Comment expliquer les excellents résultats de Cartier malgré la pandémie l’an passé ?
C’est le reflet de notre stratégie depuis 5 ans, plus que celui d’une année en particulier. Le repositionnement que nous avons effectué sur la gamme de produits, sur l’organisation, sur le réseau, sur les boutiques, sur l’ensemble, a généré une désirabilité de la maison très forte, qu’elle n’affichait pas il y a 5 ans. Et qui touche toutes les générations. La pandémie a été un facteur d’accélération et de différenciation très puissant : plus les marques étaient fortes, plus elles étaient en croissance, dans l’horlogerie comme dans la mode. Cette crise a été un révélateur. Cartier était demandé par toutes les clientèles dans tous les pays car elles ne voyageaient plus, générant une croissance sur toutes les clientèles domestiques. Européens inclus. Cartier a montré la force de sa relation avec sa clientèle, pas seulement en voyage et pas seulement du fait des écarts de prix. Les positions que nous avions prises ont porté leurs fruits. En horlogerie, plus nous avons mis l’accent sur les collections distinctives et durables, plus elles ont eu de succès.

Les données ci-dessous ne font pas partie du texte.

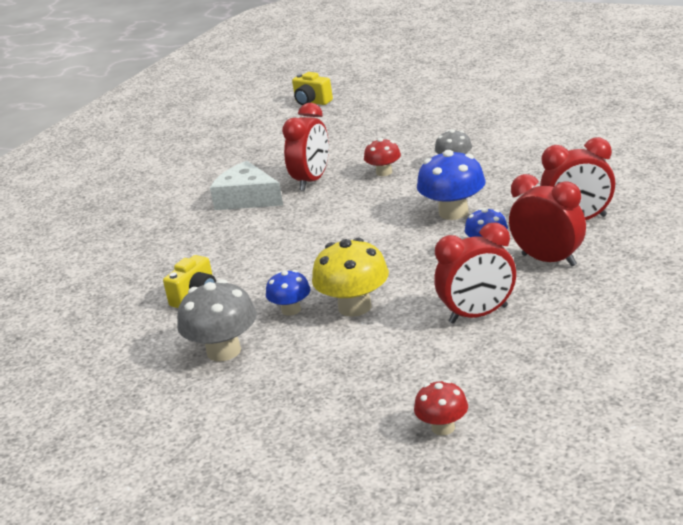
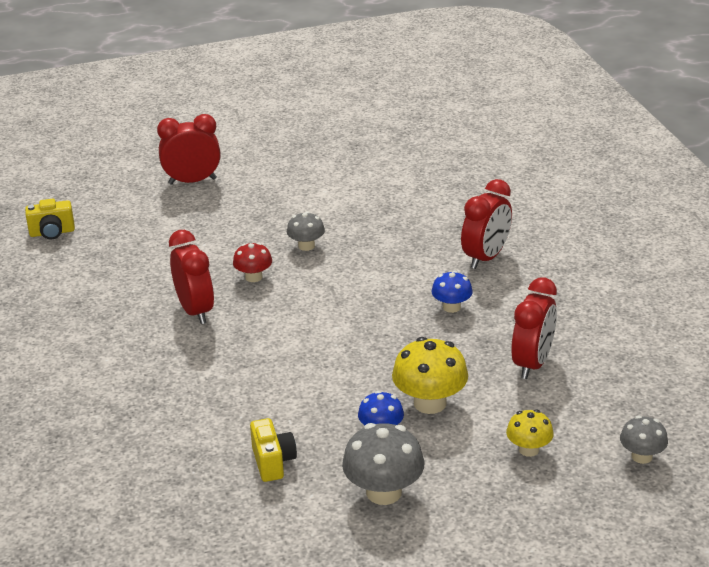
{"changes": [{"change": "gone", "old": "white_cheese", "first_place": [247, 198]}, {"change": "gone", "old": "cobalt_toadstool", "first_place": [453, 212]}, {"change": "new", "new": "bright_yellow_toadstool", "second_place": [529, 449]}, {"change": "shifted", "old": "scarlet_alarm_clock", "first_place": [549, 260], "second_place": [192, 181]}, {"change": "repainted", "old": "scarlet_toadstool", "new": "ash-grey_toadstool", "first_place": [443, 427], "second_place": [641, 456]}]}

Il s’avère que la distinction est plus importante que la nouveauté, mais elle doit être à la fois distinguée et distinctive. Donc c’est devenu systématique : nous avons relancé la Santos, la Baignoire et la Pasha, qui continuent de grandir. La Santos est redevenue la 2e ligne derrière Ballon Bleu, mais toutes les lignes retrouvent leur place de manière très forte, l’écart se réduisant entre elles. 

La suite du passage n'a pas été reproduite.